*What to produce:*
Among the lines below, a stretch begins at the one with "during transit while" and ends at the one with "Compared to a World". Repeat that stretch exactly, ends included.

Extracted data entries:

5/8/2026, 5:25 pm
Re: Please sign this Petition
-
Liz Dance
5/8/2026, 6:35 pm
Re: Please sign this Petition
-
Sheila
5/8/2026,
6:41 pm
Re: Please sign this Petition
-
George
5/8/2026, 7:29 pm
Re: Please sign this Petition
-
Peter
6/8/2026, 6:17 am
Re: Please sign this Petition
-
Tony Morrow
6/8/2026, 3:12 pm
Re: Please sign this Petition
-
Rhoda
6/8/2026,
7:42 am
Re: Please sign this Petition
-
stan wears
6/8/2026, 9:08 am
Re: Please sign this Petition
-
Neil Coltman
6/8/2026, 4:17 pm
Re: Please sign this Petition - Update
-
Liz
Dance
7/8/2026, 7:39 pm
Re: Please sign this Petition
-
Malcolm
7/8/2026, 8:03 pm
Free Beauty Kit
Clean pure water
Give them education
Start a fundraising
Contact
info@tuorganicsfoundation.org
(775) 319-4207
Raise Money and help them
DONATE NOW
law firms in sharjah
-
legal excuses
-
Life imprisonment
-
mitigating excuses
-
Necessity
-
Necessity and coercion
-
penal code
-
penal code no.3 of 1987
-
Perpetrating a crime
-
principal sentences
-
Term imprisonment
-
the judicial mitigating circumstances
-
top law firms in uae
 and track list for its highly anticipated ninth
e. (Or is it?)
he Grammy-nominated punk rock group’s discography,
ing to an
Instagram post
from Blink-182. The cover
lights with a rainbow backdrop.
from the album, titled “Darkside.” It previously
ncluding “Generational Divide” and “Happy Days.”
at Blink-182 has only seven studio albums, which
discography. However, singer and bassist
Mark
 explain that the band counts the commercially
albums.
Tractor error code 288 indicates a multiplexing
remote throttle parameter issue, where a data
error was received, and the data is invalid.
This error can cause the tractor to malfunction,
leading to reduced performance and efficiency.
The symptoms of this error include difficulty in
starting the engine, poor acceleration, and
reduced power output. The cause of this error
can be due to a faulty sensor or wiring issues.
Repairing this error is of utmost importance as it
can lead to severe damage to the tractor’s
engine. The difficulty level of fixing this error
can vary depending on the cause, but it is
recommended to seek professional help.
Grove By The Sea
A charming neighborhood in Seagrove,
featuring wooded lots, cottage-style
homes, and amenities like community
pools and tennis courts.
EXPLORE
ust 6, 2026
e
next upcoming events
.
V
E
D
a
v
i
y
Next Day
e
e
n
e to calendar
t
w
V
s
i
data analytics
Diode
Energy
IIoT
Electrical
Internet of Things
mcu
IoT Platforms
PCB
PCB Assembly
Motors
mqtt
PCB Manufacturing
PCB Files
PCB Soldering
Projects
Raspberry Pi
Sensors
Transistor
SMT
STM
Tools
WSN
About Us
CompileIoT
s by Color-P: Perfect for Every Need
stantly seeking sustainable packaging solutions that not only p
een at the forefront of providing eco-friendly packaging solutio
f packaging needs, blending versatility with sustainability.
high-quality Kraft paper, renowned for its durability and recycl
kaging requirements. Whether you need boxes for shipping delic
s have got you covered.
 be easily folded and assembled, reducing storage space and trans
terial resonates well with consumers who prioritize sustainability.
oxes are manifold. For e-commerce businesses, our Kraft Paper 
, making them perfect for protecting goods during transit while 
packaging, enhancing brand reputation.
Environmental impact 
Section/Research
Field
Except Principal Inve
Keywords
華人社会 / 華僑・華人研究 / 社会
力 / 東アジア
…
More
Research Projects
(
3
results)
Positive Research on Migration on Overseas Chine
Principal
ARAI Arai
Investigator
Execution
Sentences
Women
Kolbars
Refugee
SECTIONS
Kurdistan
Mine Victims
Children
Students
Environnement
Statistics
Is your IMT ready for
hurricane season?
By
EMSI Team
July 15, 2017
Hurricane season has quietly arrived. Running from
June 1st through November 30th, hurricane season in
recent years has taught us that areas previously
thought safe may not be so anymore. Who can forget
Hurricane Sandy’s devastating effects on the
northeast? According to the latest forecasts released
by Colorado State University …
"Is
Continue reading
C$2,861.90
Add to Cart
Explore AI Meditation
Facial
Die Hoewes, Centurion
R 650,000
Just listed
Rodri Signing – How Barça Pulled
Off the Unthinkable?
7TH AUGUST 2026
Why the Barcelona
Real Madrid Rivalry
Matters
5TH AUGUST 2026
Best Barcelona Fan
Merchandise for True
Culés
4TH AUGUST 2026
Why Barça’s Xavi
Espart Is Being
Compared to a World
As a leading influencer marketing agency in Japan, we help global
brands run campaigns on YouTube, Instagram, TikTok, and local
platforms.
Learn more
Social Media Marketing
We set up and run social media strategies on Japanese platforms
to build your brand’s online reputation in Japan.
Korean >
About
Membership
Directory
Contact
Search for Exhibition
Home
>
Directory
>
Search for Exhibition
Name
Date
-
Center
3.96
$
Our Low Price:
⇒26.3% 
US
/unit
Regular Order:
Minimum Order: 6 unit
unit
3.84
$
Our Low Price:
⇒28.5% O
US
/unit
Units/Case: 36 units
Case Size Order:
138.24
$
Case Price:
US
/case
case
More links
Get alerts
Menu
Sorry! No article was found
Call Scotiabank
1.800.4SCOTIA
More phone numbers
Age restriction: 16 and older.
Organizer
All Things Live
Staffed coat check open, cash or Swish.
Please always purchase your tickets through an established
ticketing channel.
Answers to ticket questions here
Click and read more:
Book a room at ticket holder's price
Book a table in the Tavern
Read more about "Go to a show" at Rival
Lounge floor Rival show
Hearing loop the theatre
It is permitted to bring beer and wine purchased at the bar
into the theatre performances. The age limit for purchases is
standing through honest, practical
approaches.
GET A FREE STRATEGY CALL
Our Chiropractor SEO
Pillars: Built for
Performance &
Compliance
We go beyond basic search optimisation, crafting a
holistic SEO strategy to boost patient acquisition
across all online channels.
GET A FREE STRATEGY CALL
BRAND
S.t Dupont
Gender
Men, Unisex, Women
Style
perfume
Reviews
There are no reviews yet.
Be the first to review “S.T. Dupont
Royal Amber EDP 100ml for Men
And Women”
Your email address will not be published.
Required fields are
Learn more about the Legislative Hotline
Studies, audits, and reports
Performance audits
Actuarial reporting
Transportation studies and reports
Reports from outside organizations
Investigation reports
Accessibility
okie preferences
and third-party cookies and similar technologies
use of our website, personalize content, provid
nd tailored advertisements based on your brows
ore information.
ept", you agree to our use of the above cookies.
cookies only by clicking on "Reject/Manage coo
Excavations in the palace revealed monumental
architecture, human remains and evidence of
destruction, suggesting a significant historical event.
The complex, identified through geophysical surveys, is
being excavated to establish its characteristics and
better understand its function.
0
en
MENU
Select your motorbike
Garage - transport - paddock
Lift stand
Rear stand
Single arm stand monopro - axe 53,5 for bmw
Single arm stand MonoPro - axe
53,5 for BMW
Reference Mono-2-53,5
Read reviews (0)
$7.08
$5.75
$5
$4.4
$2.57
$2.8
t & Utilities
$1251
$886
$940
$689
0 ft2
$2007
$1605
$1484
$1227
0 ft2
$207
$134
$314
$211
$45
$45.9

*Answer:*
, making them perfect for protecting goods during transit while 
packaging, enhancing brand reputation.
Environmental impact 
Section/Research
Field
Except Principal Inve
Keywords
華人社会 / 華僑・華人研究 / 社会
力 / 東アジア
…
More
Research Projects
(
3
results)
Positive Research on Migration on Overseas Chine
Principal
ARAI Arai
Investigator
Execution
Sentences
Women
Kolbars
Refugee
SECTIONS
Kurdistan
Mine Victims
Children
Students
Environnement
Statistics
Is your IMT ready for
hurricane season?
By
EMSI Team
July 15, 2017
Hurricane season has quietly arrived. Running from
June 1st through November 30th, hurricane season in
recent years has taught us that areas previously
thought safe may not be so anymore. Who can forget
Hurricane Sandy’s devastating effects on the
northeast? According to the latest forecasts released
by Colorado State University …
"Is
Continue reading
C$2,861.90
Add to Cart
Explore AI Meditation
Facial
Die Hoewes, Centurion
R 650,000
Just listed
Rodri Signing – How Barça Pulled
Off the Unthinkable?
7TH AUGUST 2026
Why the Barcelona
Real Madrid Rivalry
Matters
5TH AUGUST 2026
Best Barcelona Fan
Merchandise for True
Culés
4TH AUGUST 2026
Why Barça’s Xavi
Espart Is Being
Compared to a World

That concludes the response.